▶ **SOURCE RECORDS**
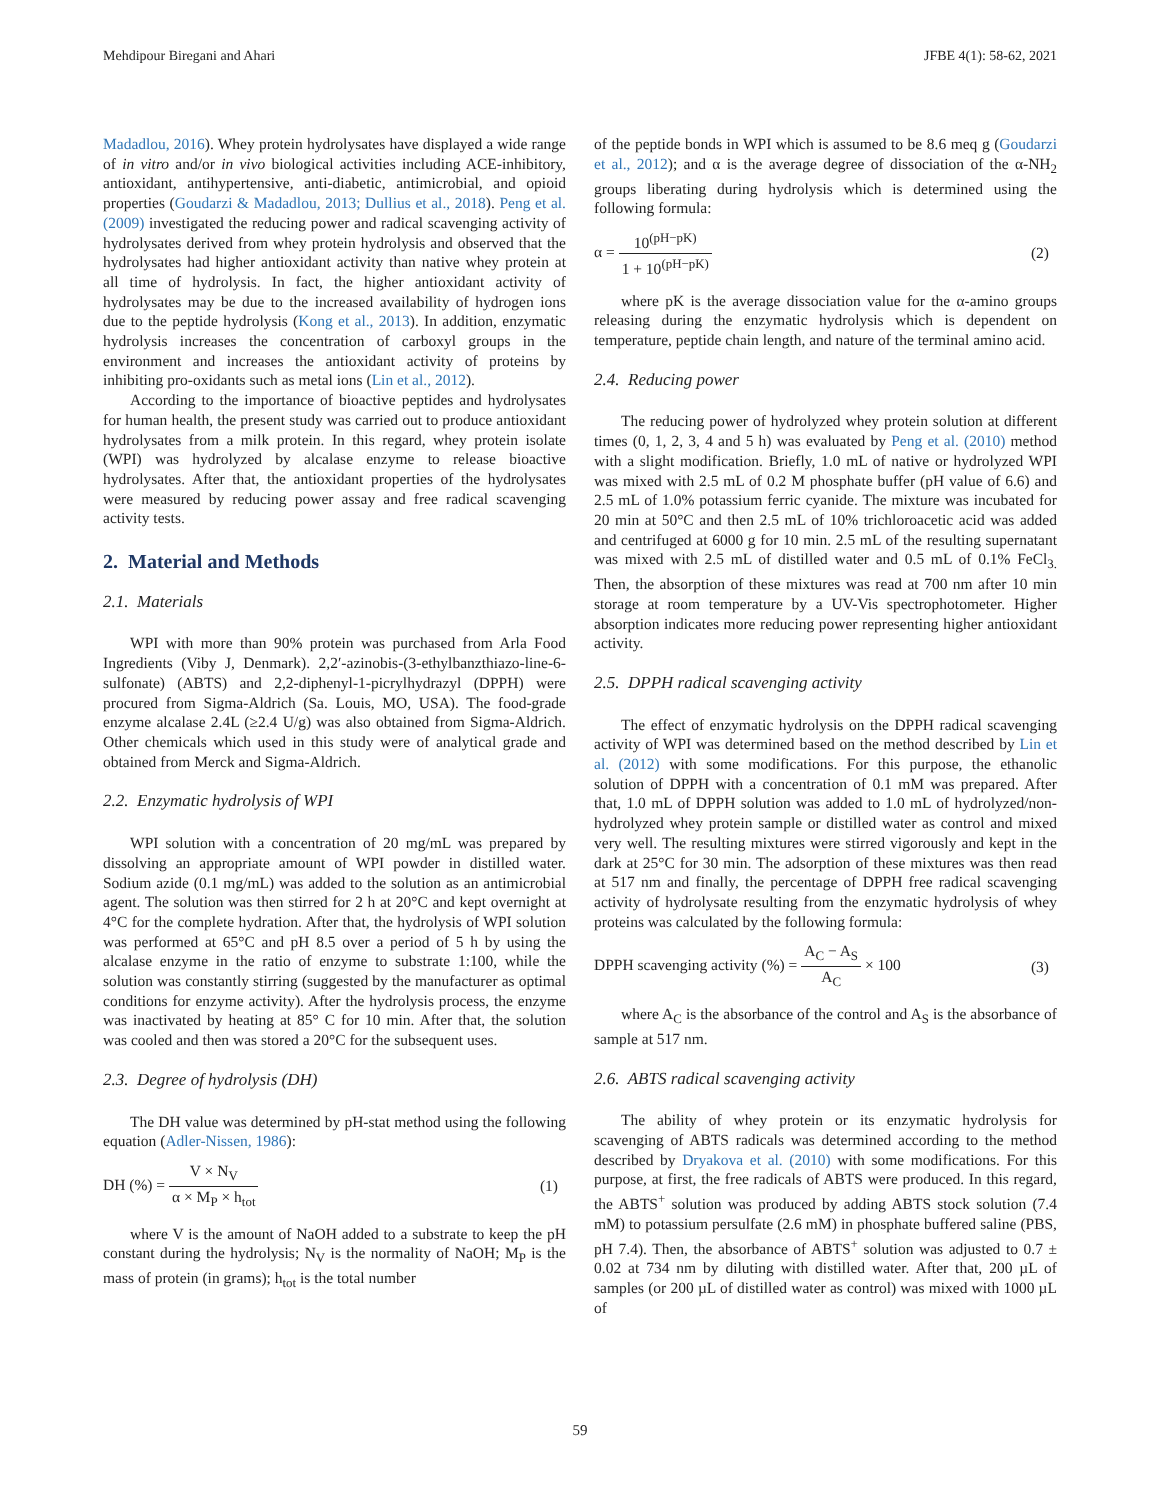Mehdipour Biregani and Ahari JFBE 4(1): 58-62, 2021
Madadlou, 2016). Whey protein hydrolysates have displayed a wide range of in vitro and/or in vivo biological activities including ACE-inhibitory, antioxidant, antihypertensive, anti-diabetic, antimicrobial, and opioid properties (Goudarzi & Madadlou, 2013; Dullius et al., 2018). Peng et al. (2009) investigated the reducing power and radical scavenging activity of hydrolysates derived from whey protein hydrolysis and observed that the hydrolysates had higher antioxidant activity than native whey protein at all time of hydrolysis. In fact, the higher antioxidant activity of hydrolysates may be due to the increased availability of hydrogen ions due to the peptide hydrolysis (Kong et al., 2013). In addition, enzymatic hydrolysis increases the concentration of carboxyl groups in the environment and increases the antioxidant activity of proteins by inhibiting pro-oxidants such as metal ions (Lin et al., 2012).
According to the importance of bioactive peptides and hydrolysates for human health, the present study was carried out to produce antioxidant hydrolysates from a milk protein. In this regard, whey protein isolate (WPI) was hydrolyzed by alcalase enzyme to release bioactive hydrolysates. After that, the antioxidant properties of the hydrolysates were measured by reducing power assay and free radical scavenging activity tests.
2. Material and Methods
2.1. Materials
WPI with more than 90% protein was purchased from Arla Food Ingredients (Viby J, Denmark). 2,2′-azinobis-(3-ethylbanzthiazo-line-6-sulfonate) (ABTS) and 2,2-diphenyl-1-picrylhydrazyl (DPPH) were procured from Sigma-Aldrich (Sa. Louis, MO, USA). The food-grade enzyme alcalase 2.4L (≥2.4 U/g) was also obtained from Sigma-Aldrich. Other chemicals which used in this study were of analytical grade and obtained from Merck and Sigma-Aldrich.
2.2. Enzymatic hydrolysis of WPI
WPI solution with a concentration of 20 mg/mL was prepared by dissolving an appropriate amount of WPI powder in distilled water. Sodium azide (0.1 mg/mL) was added to the solution as an antimicrobial agent. The solution was then stirred for 2 h at 20°C and kept overnight at 4°C for the complete hydration. After that, the hydrolysis of WPI solution was performed at 65°C and pH 8.5 over a period of 5 h by using the alcalase enzyme in the ratio of enzyme to substrate 1:100, while the solution was constantly stirring (suggested by the manufacturer as optimal conditions for enzyme activity). After the hydrolysis process, the enzyme was inactivated by heating at 85° C for 10 min. After that, the solution was cooled and then was stored a 20°C for the subsequent uses.
2.3. Degree of hydrolysis (DH)
The DH value was determined by pH-stat method using the following equation (Adler-Nissen, 1986):
DH (%) = V × N<sub>V</sub> α × M<sub>P</sub> × h<sub>tot</sub> (1)
where V is the amount of NaOH added to a substrate to keep the pH constant during the hydrolysis; N<sub>V</sub> is the normality of NaOH; M<sub>P</sub> is the mass of protein (in grams); h<sub>tot</sub> is the total number
of the peptide bonds in WPI which is assumed to be 8.6 meq g (Goudarzi et al., 2012); and α is the average degree of dissociation of the α-NH<sub>2</sub> groups liberating during hydrolysis which is determined using the following formula:
α = 10<sup>(pH−pK)</sup> 1 + 10<sup>(pH−pK)</sup> (2)
where pK is the average dissociation value for the α-amino groups releasing during the enzymatic hydrolysis which is dependent on temperature, peptide chain length, and nature of the terminal amino acid.
2.4. Reducing power
The reducing power of hydrolyzed whey protein solution at different times (0, 1, 2, 3, 4 and 5 h) was evaluated by Peng et al. (2010) method with a slight modification. Briefly, 1.0 mL of native or hydrolyzed WPI was mixed with 2.5 mL of 0.2 M phosphate buffer (pH value of 6.6) and 2.5 mL of 1.0% potassium ferric cyanide. The mixture was incubated for 20 min at 50°C and then 2.5 mL of 10% trichloroacetic acid was added and centrifuged at 6000 g for 10 min. 2.5 mL of the resulting supernatant was mixed with 2.5 mL of distilled water and 0.5 mL of 0.1% FeCl<sub>3.</sub> Then, the absorption of these mixtures was read at 700 nm after 10 min storage at room temperature by a UV-Vis spectrophotometer. Higher absorption indicates more reducing power representing higher antioxidant activity.
2.5. DPPH radical scavenging activity
The effect of enzymatic hydrolysis on the DPPH radical scavenging activity of WPI was determined based on the method described by Lin et al. (2012) with some modifications. For this purpose, the ethanolic solution of DPPH with a concentration of 0.1 mM was prepared. After that, 1.0 mL of DPPH solution was added to 1.0 mL of hydrolyzed/non-hydrolyzed whey protein sample or distilled water as control and mixed very well. The resulting mixtures were stirred vigorously and kept in the dark at 25°C for 30 min. The adsorption of these mixtures was then read at 517 nm and finally, the percentage of DPPH free radical scavenging activity of hydrolysate resulting from the enzymatic hydrolysis of whey proteins was calculated by the following formula:
DPPH scavenging activity (%) = A<sub>C</sub> − A<sub>S</sub> A<sub>C</sub> × 100 (3)
where A<sub>C</sub> is the absorbance of the control and A<sub>S</sub> is the absorbance of sample at 517 nm.
2.6. ABTS radical scavenging activity
The ability of whey protein or its enzymatic hydrolysis for scavenging of ABTS radicals was determined according to the method described by Dryakova et al. (2010) with some modifications. For this purpose, at first, the free radicals of ABTS were produced. In this regard, the ABTS<sup>+</sup> solution was produced by adding ABTS stock solution (7.4 mM) to potassium persulfate (2.6 mM) in phosphate buffered saline (PBS, pH 7.4). Then, the absorbance of ABTS<sup>+</sup> solution was adjusted to 0.7 ± 0.02 at 734 nm by diluting with distilled water. After that, 200 µL of samples (or 200 µL of distilled water as control) was mixed with 1000 µL of
59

▶ **WORK TO COMPLETE**
Where in the entries above does the word "study" appear? Copy each line that has it.

▶ **RESULT OF THE EXERCISE**
According to the importance of bioactive peptides and hydrolysates for human health, the present study was carried out to produce antioxidant hydrolysates from a milk protein. In this regard, whey protein isolate (WPI) was hydrolyzed by alcalase enzyme to release bioactive hydrolysates. After that, the antioxidant properties of the hydrolysates were measured by reducing power assay and free radical scavenging activity tests.
WPI with more than 90% protein was purchased from Arla Food Ingredients (Viby J, Denmark). 2,2′-azinobis-(3-ethylbanzthiazo-line-6-sulfonate) (ABTS) and 2,2-diphenyl-1-picrylhydrazyl (DPPH) were procured from Sigma-Aldrich (Sa. Louis, MO, USA). The food-grade enzyme alcalase 2.4L (≥2.4 U/g) was also obtained from Sigma-Aldrich. Other chemicals which used in this study were of analytical grade and obtained from Merck and Sigma-Aldrich.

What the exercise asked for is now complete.